The second body of work is characterised by the Marked paintings. Marked (Cerulean) and Marked (Violet) are High Modernist territory with their introspective, slightly melancholic cool colour fields. There is an ironic redeployment of the bag handles of the Baggage works. It almost seems as if the dark, opaque veils of past work have returned, except that the artist gouges though the surface shell of paint, violently cutting to reveal the more delicate colour beneath. She does this in a precisely controlled way that doesn’t penetrate the canvas, but quite a different effect to sgraffito into wet paint. Like an act of self-mutilation it intimates a desire for control and autonomy in a frightening, chaotic and arbitrary universe. The scratches have a vaguely Cy Twombly feeling, an ascemic shorthand that brings to mind A. R. D. Fairburn’s nasty quip comparing McCahon’s style to graffiti on the walls of a celestial toilet, but turned on its head to become an oracular inscription.
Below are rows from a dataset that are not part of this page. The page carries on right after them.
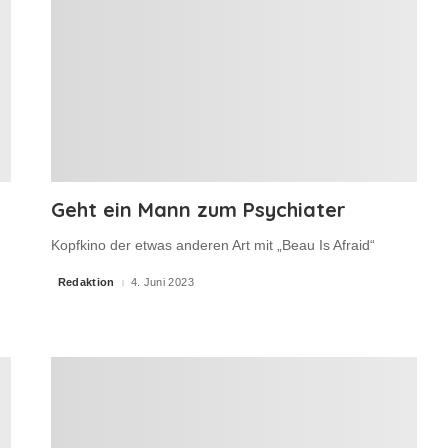
Geht ein Mann zum Psychiater
Kopfkino der etwas anderen Art mit „Beau Is Afraid“
Redaktion
4. Juni 2023
Posted
by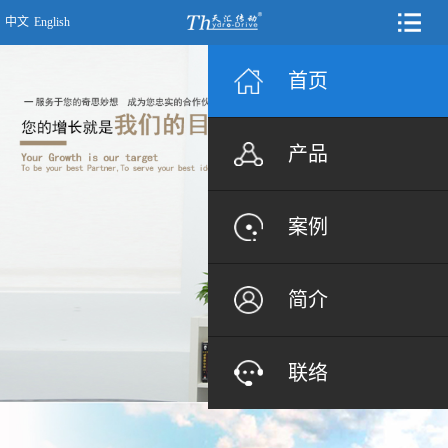
中文
English
首页
产品
案例
简介
联络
The most prominent works in the show, the two that give it its name, are Trappings (Lamp Black) and She (Traps). They dominate an entire wall and, though separate works, are aligned in such a way as to make them mutually symbiotic. The smaller work, She (Traps), is startlingly figurative among all this pure abstraction. A direct echo of the powerful psychological drawings of Le Lievre’s On / Out exhibition, and showing the artist’s mastery of the figurative as well as the abstract, it depicts a mysterious, even ominous female figure, her face obscured either by a veil (shades of the mysterious veiled statue of Isis at Saïs in Egypt) or hair (unsettling like the ghost girl in the Ring movies). Dribbles of paint around her head form something like a crown of thorns. She is connected by a swoosh of paint to the larger Trappings (Lamp Black) which is more typically abstract and a tour de force of the artist’s manipulation of oil effects and surfaces, though the viewer could be forgiven as seeing it as a giant demonic bat. The relationship between the two works is ambiguous; is the woman emerging Venus-like from some amniotic Id, connected by that umbilical of paint, or does the larger work emerge from her head like a thought bubble in a comic book?
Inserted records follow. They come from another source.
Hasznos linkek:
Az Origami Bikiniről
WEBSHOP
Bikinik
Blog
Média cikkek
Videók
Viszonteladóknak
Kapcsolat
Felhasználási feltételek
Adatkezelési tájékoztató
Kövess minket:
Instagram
Perhaps most intriguing of all is the least conspicuous work in the show, Fly Catcher, a one-off 440 x 485 mm black and white photographic inkjet print of the artist lying on the floor in an ambiguous room. A blob of dark red-black obscures her legs as if to consume her. Another blob in muddy pale blue hovers above her, echoing her prone form like an ectoplasmic aura in a Victorian spirit photograph. It tantalises us with the possibility it is some kind of Rosetta Stone that can unlock the mysteries of the other paintings. Her ambiguously classical attire and turned-away face hint at autobiographical connections with She (Traps) and the On / Out works, but as to what exactly, is for the artist to know and the viewer to speculate.